Max Ernst, La dernière forêt

Biographie de Max Ernst

Si l'on en croit son titre et la date indiquée en bas à droite du tableau près de la signature (1960-70), La dernière forêt vient clore une série : celle des célèbres « forêts » que Max Ernst commença dans les années 20, et dont la naissance est liée à son invention du « frottage », c'est-à-dire des possibilités de création plastique par l'impression, sur une feuille de papier, des reliefs ou des rugosités d'un matériau quelconque; l'idée lui serait venue à la lecture du célèbre texte de Léonard de Vinci qui conseille au peintre d'observer les taches des « murs souillés » pour stimuler son imagination et « exciter l'esprit à diverse inventions », notamment « l'analogie de paysages au décor de montagnes, rochers, arbres etc. »

« Le 10 août 1925, une insupportable obsession visuelle me fit découvrir les moyens techniques qui m'ont permis une très large mise en pratique de cette leçon de Léonard... Il s'agit de frottis sur des surfaces inégales qui avaient irrésistiblement attiré et retenu l'attention du peintre. Ma curiosité éveillée et émerveillée, j'en vins à interroger indifféremment, en utilisant pour cela le même moyen, toutes sortes de matières pouvant se trouver dans mon champ visuel : des feuilles et leurs nervures, les bords effilochés d'une toile de sac, les coups de pinceaux d'une peinture moderne, un fil déroulé de bobine, etc. Mes yeux ont vu alors des têtes humaines , divers animaux, une bataille qui finit en baiser, des rochers, la mer et la pluie, des tremblements de terre, le sphinx dans son écurie... »
(Max Ernst, « Au-delà de la peinture  », Cahiers d'Art, 1937)

━━━━━━━━━━━━━━━━━━━━

> Consigne
Dans le texte sur Max Ernst, relevez toutes les matières que l'artiste cite comme exemples de ce qu'il a interrogé par le frottage.

> Données fournies
━━━━━━━━━━━━━━━━━━━━

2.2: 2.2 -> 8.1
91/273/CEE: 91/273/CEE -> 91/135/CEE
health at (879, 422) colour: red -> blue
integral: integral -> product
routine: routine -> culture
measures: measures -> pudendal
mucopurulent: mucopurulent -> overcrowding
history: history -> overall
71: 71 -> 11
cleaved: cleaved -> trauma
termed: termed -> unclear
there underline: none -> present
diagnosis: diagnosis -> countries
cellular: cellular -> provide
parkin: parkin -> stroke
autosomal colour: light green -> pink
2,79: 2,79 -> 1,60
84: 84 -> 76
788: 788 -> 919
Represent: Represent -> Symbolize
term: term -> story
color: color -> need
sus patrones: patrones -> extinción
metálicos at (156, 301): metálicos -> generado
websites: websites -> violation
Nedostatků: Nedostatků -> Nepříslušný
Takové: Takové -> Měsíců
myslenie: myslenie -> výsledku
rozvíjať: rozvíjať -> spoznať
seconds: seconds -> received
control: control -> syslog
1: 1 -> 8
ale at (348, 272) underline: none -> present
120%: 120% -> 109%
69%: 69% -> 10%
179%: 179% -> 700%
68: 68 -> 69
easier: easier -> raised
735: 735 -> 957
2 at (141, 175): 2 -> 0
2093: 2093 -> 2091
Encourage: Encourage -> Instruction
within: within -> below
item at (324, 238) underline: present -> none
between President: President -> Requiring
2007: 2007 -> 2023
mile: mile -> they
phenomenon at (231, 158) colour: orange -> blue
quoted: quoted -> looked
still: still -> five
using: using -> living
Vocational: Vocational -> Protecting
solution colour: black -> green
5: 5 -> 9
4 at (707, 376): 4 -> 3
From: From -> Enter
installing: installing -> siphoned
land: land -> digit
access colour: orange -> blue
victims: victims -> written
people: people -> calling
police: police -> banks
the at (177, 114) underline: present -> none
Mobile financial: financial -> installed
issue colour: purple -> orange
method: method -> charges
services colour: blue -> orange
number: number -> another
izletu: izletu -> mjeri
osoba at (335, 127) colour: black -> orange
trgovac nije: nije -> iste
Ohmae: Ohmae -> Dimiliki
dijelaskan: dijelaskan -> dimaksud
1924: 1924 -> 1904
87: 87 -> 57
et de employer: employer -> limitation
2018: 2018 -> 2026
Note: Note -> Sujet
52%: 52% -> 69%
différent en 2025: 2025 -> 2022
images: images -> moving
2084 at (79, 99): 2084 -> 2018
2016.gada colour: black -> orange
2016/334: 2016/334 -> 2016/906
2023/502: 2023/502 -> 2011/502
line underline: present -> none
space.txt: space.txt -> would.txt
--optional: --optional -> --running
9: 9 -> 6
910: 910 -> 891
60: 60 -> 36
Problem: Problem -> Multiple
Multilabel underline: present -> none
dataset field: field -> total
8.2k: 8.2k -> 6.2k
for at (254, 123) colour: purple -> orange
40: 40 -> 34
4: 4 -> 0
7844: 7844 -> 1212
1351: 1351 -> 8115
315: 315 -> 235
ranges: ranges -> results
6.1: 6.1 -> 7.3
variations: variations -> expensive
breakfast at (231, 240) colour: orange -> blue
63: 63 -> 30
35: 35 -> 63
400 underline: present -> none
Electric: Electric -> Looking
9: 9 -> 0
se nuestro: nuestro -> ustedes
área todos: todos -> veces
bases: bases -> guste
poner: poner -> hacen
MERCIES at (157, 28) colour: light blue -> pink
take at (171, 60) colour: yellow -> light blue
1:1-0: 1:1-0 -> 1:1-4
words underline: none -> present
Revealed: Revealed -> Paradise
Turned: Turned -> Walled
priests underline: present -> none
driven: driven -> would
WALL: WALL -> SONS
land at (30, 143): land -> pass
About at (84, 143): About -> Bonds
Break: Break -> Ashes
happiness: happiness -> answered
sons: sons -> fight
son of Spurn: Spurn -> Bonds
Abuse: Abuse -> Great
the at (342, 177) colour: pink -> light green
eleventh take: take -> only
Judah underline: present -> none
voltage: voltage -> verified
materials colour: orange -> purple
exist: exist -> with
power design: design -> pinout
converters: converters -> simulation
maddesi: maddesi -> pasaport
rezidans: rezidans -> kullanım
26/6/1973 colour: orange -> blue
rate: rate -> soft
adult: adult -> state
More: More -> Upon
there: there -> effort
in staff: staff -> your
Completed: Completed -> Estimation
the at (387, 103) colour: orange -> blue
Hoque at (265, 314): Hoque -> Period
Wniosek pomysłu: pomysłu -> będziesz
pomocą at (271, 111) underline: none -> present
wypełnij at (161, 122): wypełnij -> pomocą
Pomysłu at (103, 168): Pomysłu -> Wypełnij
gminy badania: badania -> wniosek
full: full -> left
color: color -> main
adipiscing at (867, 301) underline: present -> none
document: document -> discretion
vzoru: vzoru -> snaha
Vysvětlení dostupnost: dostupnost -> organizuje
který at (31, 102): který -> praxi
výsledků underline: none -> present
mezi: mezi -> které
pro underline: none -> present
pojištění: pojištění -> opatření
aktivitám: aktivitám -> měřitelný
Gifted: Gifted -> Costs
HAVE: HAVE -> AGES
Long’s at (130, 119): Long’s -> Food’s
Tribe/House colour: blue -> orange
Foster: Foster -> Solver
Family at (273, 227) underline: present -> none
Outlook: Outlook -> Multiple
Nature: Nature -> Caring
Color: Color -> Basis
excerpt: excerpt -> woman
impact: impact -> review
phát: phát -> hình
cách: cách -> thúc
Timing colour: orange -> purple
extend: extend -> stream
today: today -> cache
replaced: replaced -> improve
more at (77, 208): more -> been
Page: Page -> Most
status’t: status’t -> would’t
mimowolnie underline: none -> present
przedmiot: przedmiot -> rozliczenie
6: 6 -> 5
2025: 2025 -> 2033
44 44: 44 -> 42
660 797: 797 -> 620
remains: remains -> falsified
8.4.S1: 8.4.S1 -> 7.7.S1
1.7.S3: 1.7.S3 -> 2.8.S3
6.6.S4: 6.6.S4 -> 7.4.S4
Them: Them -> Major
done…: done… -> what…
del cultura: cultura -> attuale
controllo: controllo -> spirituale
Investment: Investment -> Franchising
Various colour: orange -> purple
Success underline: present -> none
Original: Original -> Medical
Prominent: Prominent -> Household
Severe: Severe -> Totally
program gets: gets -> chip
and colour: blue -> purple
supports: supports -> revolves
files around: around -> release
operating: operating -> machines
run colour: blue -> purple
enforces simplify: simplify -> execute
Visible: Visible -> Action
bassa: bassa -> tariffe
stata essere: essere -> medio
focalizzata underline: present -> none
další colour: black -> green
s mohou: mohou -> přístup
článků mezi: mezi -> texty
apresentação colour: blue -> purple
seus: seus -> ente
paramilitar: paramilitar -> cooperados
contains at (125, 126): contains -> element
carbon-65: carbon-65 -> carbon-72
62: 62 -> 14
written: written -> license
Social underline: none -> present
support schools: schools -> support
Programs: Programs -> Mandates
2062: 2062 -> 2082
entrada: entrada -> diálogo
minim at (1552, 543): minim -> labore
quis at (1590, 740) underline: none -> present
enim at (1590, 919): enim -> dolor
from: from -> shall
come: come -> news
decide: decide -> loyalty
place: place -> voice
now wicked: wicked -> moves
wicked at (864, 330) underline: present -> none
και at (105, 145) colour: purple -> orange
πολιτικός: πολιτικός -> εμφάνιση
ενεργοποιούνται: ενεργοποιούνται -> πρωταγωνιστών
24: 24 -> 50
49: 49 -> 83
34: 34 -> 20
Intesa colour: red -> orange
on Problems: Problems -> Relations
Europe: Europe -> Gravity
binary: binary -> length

━━━━━━━━━━━━━━━━━━━━

> Corrigé
- des feuilles et leurs nervures
- les bords effilochés d'une toile de sac
- les coups de pinceaux d'une peinture moderne
- un fil déroulé de bobine